Assignment → Your task is to copy every line of the entries that contains "none".
(Data for review)
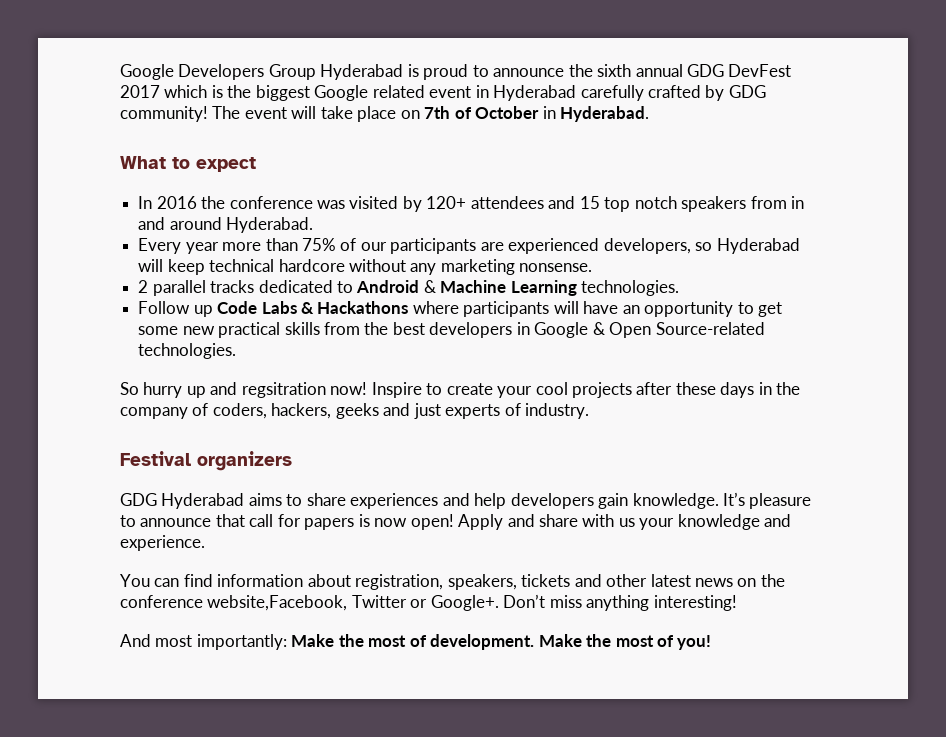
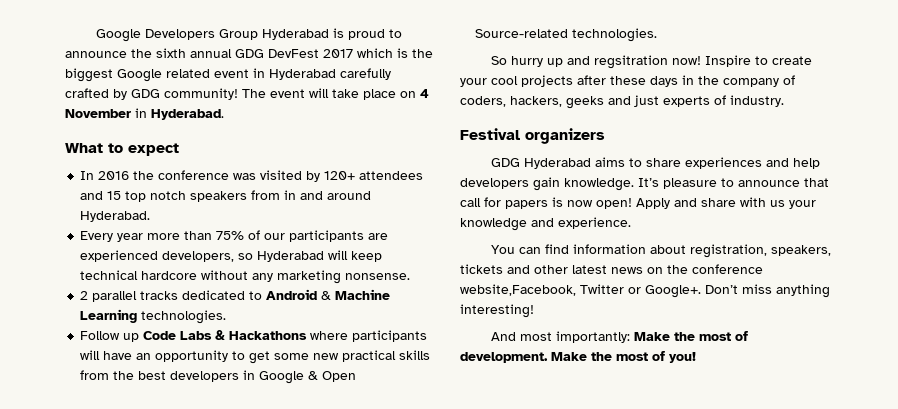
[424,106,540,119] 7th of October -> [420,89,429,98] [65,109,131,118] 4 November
(End Data for review)
(Data for review)
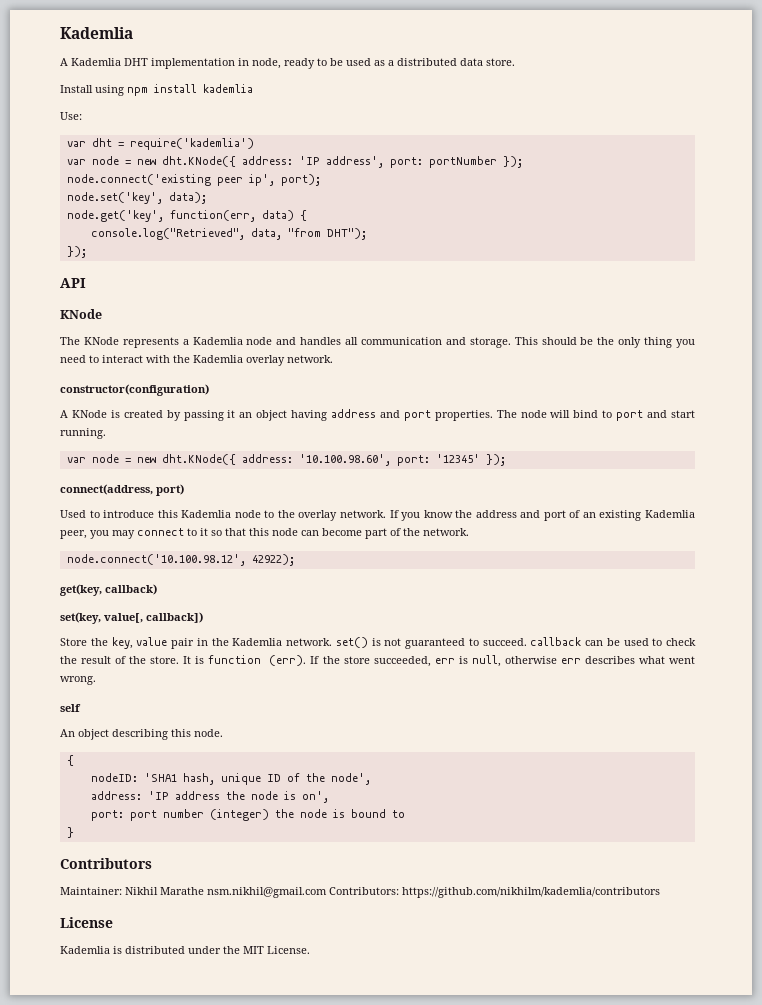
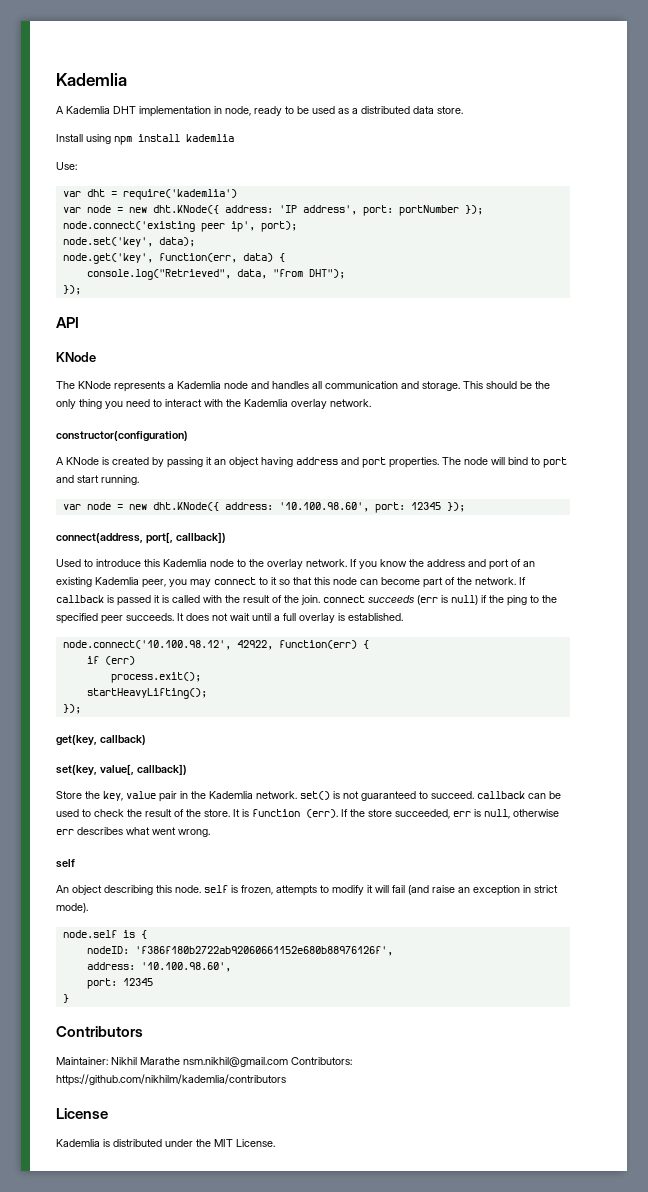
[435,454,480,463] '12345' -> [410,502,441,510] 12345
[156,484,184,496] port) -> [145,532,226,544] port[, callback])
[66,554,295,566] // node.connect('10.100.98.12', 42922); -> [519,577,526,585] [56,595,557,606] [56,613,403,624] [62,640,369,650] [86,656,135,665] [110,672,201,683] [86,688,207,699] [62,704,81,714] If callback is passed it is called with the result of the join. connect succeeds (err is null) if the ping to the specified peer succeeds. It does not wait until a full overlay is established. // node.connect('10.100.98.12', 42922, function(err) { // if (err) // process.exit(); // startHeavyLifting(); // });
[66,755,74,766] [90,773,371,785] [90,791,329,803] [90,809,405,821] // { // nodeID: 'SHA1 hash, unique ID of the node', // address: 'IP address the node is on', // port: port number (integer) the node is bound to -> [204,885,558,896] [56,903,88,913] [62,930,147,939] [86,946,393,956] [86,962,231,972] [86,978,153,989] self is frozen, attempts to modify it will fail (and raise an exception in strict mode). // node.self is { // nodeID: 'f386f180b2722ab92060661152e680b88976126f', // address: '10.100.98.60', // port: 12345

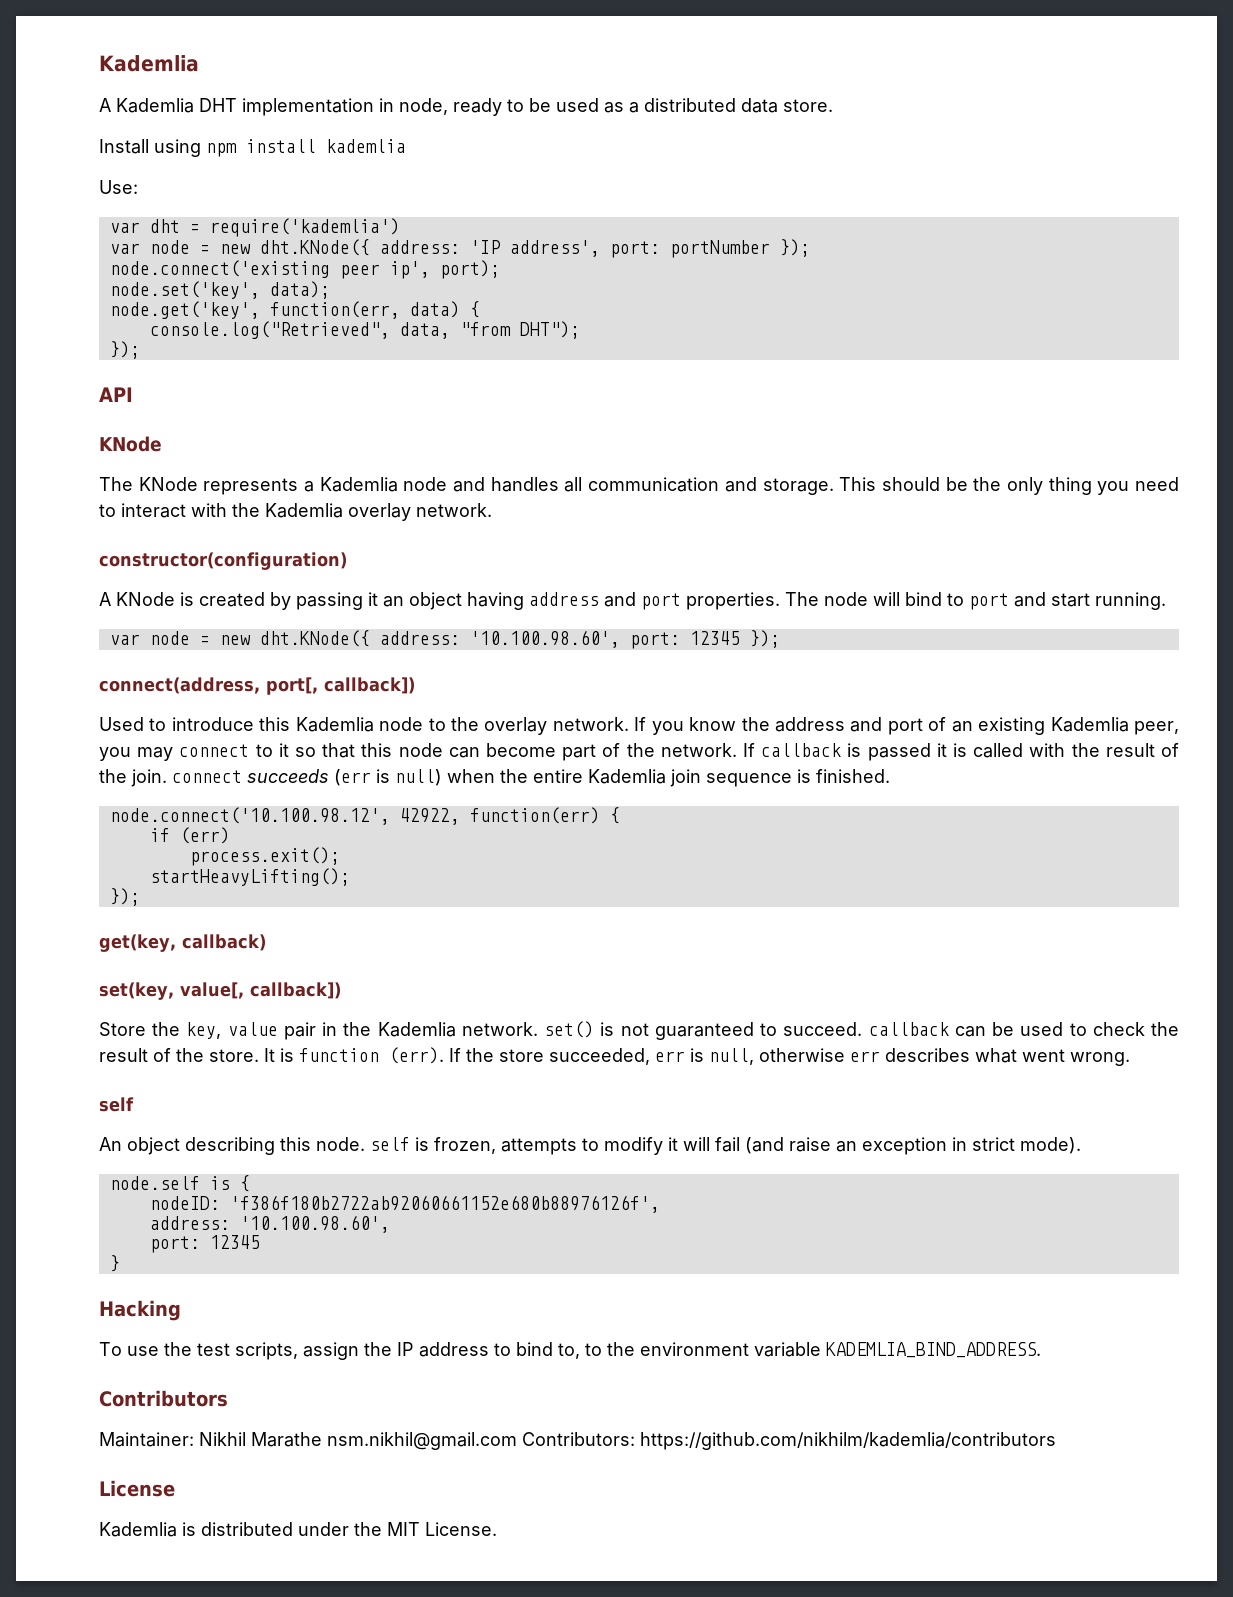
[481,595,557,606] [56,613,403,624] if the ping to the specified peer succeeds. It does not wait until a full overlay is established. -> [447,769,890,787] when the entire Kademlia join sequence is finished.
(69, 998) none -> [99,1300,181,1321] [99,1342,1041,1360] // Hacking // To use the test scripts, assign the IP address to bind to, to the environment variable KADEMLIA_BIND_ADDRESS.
(End Data for review)
(Data for review)
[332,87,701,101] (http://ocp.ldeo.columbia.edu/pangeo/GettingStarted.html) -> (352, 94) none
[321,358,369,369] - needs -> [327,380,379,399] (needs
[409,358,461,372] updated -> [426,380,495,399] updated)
(End Data for review)
Exercise answer →
(69, 998) none -> [99,1300,181,1321] [99,1342,1041,1360] // Hacking // To use the test scripts, assign the IP address to bind to, to the environment variable KADEMLIA_BIND_ADDRESS.
[332,87,701,101] (http://ocp.ldeo.columbia.edu/pangeo/GettingStarted.html) -> (352, 94) none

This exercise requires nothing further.